Transient upregulation of Nrf2 and activation of its downstream target genes xCT, γ-GCL subunits, and GPx in C1-ts1-S cells. (A) C1 or C1-ts1-S cells were incubated for 24, 48, and 72 h in the presence or absence of BSO for the last 24 h of their incubation. For cells harvested at each time point, nuclear lysates were prepared and analyzed for their content of Nrf2. (B) C1 or C1-ts1-S cells were incubated for 24, 48, and 72 h in the presence or absence of BSO for the last 24 h of their incubation.
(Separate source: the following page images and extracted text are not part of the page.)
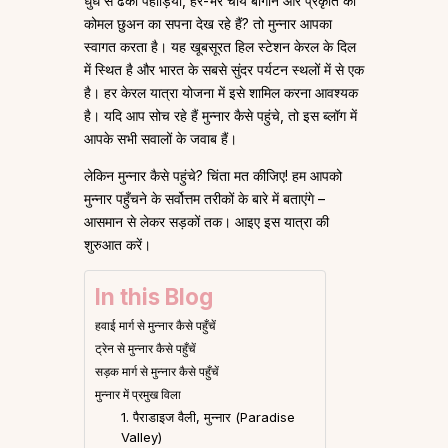
धुंध से ढकी पहाड़ियाँ, हरे-भरे चाय बागान और प्रकृति की
कोमल छुअन का सपना देख रहे हैं? तो मुन्नार आपका
स्वागत करता है। यह खूबसूरत हिल स्टेशन केरल के दिल
में स्थित है और भारत के सबसे सुंदर पर्यटन स्थलों में से एक
है। हर केरल यात्रा योजना में इसे शामिल करना आवश्यक
है। यदि आप सोच रहे हैं मुन्नार कैसे पहुंचे, तो इस ब्लॉग में
आपके सभी सवालों के जवाब हैं।
लेकिन मुन्नार कैसे पहुंचे? चिंता मत कीजिए! हम आपको
मुन्नार पहुँचने के सर्वोत्तम तरीकों के बारे में बताएंगे –
आसमान से लेकर सड़कों तक। आइए इस यात्रा की
शुरुआत करें।
In this Blog
हवाई मार्ग से मुन्नार कैसे पहुँचें
ट्रेन से मुन्नार कैसे पहुँचें
सड़क मार्ग से मुन्नार कैसे पहुँचें
मुन्नार में प्रमुख विला
1. पैराडाइज वैली, मुन्नार (Paradise
Valley)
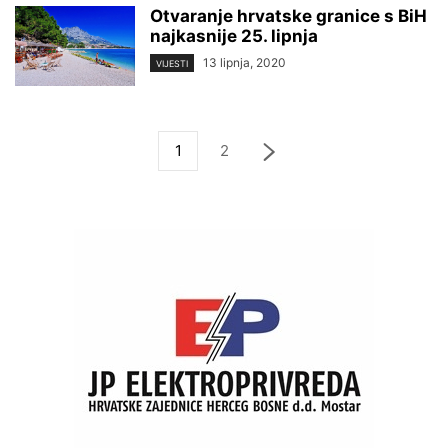
Otvaranje hrvatske granice s BiH
najkasnije 25. lipnja
13 lipnja, 2020
VIJESTI
1
2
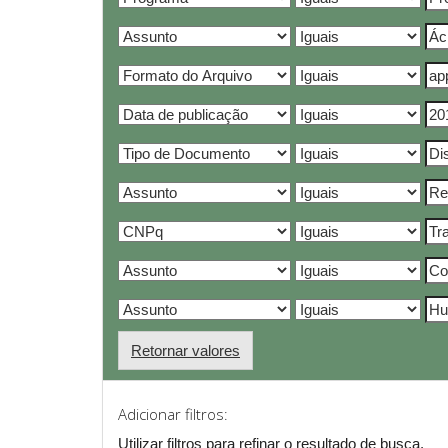
Retornar valores
Adicionar filtros:
Utilizar filtros para refinar o resultado de busca.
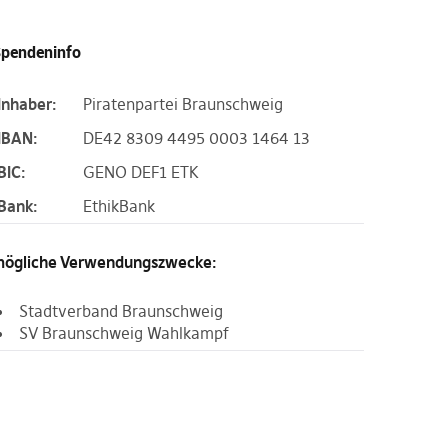
pendeninfo
Inhaber:
Piratenpartei Braunschweig
IBAN:
DE42 8309 4495 0003 1464 13
BIC:
GENO DEF1 ETK
Bank:
EthikBank
ögliche Verwendungszwecke:
Stadtverband Braunschweig
SV Braunschweig Wahlkampf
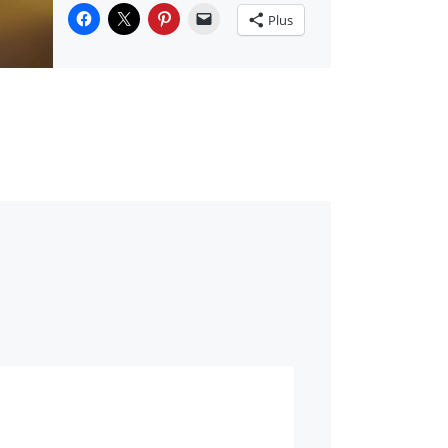
Plus
J’aime ça :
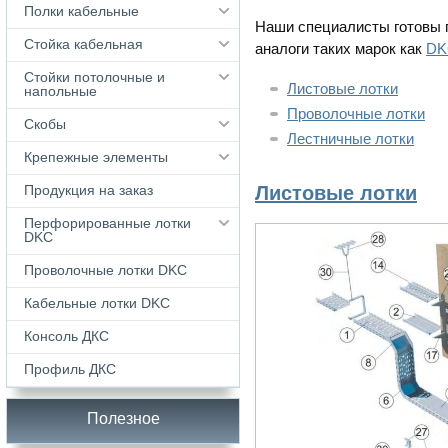
Полки кабельные
Наши специалисты готовы 
Стойка кабельная
аналоги таких марок как
DK
Стойки потолочные и
Листовые лотки
напольные
Проволочные лотки
Скобы
Лестничные лотки
Крепежные элементы
Продукция на заказ
Листовые лотки
Перфорированные лотки
DKC
Проволочные лотки DKC
Кабельные лотки DKС
Консоль ДКС
Профиль ДКС
Полезное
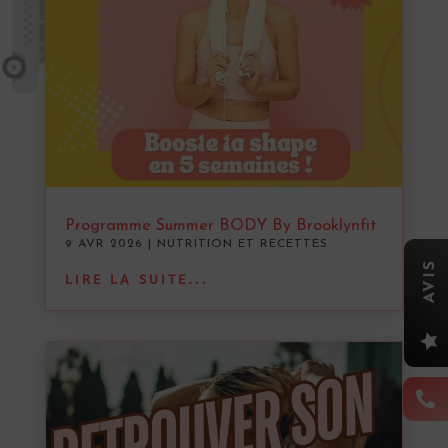
Programme Summer BODY By Brooklynfit
9 AVR 2026
|
NUTRITION ET RECETTES
AVIS
LIRE LA SUITE...


For cells harvested at each time point, nuclear lysates were prepared and analyzed for their content of xCT, γ-GCLC and γ-GCLM, and GPx. All blots were stripped and reimmunoblotted with anti-β-actin antibody as a protein loading control. All blots shown are representative of three or four independent experiments. The values under the bands are ratios of band density, measured by densitometric tracing, to the band densities of C1 control cells after normalization of protein loading using the β-actin bands.
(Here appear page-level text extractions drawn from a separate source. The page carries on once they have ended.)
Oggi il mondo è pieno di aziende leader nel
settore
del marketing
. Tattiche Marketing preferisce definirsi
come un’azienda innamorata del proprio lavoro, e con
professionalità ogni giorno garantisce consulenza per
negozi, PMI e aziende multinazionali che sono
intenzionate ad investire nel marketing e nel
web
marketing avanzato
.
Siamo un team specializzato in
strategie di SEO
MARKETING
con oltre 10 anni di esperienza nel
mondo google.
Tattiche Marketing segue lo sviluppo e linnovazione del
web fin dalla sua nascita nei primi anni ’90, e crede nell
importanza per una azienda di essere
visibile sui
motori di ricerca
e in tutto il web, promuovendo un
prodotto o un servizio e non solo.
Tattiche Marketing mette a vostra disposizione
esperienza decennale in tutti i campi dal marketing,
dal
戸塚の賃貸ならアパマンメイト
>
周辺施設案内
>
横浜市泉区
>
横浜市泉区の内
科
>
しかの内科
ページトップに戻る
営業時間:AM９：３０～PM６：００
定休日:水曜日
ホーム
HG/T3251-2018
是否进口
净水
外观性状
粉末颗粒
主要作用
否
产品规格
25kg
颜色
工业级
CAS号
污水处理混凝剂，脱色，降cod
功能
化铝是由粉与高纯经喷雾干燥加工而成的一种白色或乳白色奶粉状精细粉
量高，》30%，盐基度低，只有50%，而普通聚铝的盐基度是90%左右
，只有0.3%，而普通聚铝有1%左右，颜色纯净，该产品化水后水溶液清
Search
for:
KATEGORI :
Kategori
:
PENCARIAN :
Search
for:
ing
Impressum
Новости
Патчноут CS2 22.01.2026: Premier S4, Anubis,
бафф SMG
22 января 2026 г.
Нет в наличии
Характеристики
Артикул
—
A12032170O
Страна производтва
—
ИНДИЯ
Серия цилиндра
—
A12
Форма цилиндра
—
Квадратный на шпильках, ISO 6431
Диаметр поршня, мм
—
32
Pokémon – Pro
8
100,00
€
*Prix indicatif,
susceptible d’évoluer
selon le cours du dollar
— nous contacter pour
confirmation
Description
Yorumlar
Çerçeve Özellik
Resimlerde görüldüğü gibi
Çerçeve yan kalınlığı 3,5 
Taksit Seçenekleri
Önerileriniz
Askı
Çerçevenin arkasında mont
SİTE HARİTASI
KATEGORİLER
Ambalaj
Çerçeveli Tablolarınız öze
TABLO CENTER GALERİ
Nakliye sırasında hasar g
Cell numbers and GSH levels at 24, 48, and 72 h of culture in C1 and C1-ts1-S cells grown in cystine-deficient medium. C1 or C1-ts1-S cells were plated in 60-mm dishes and cultured in cystine-free DMEM with 10% FBS, supplemented with the indicated concentrations of cystine, and incubated for 24, 48, and 72 h. (A) Cell viability assays at 24 (top), 48 (middle), and 72 (bottom) hours p.i. Viable cells were counted by trypan blue exclusion. The results are the means plus standard deviations for three different experiments. (B) Intracellular GSH levels, measured as described in Materials and Methods, for cells grown as described for panel A, for 24 (top), 48 (middle), and 72 (bottom) hours p.i. The results are the means plus standard deviations for three different experiments.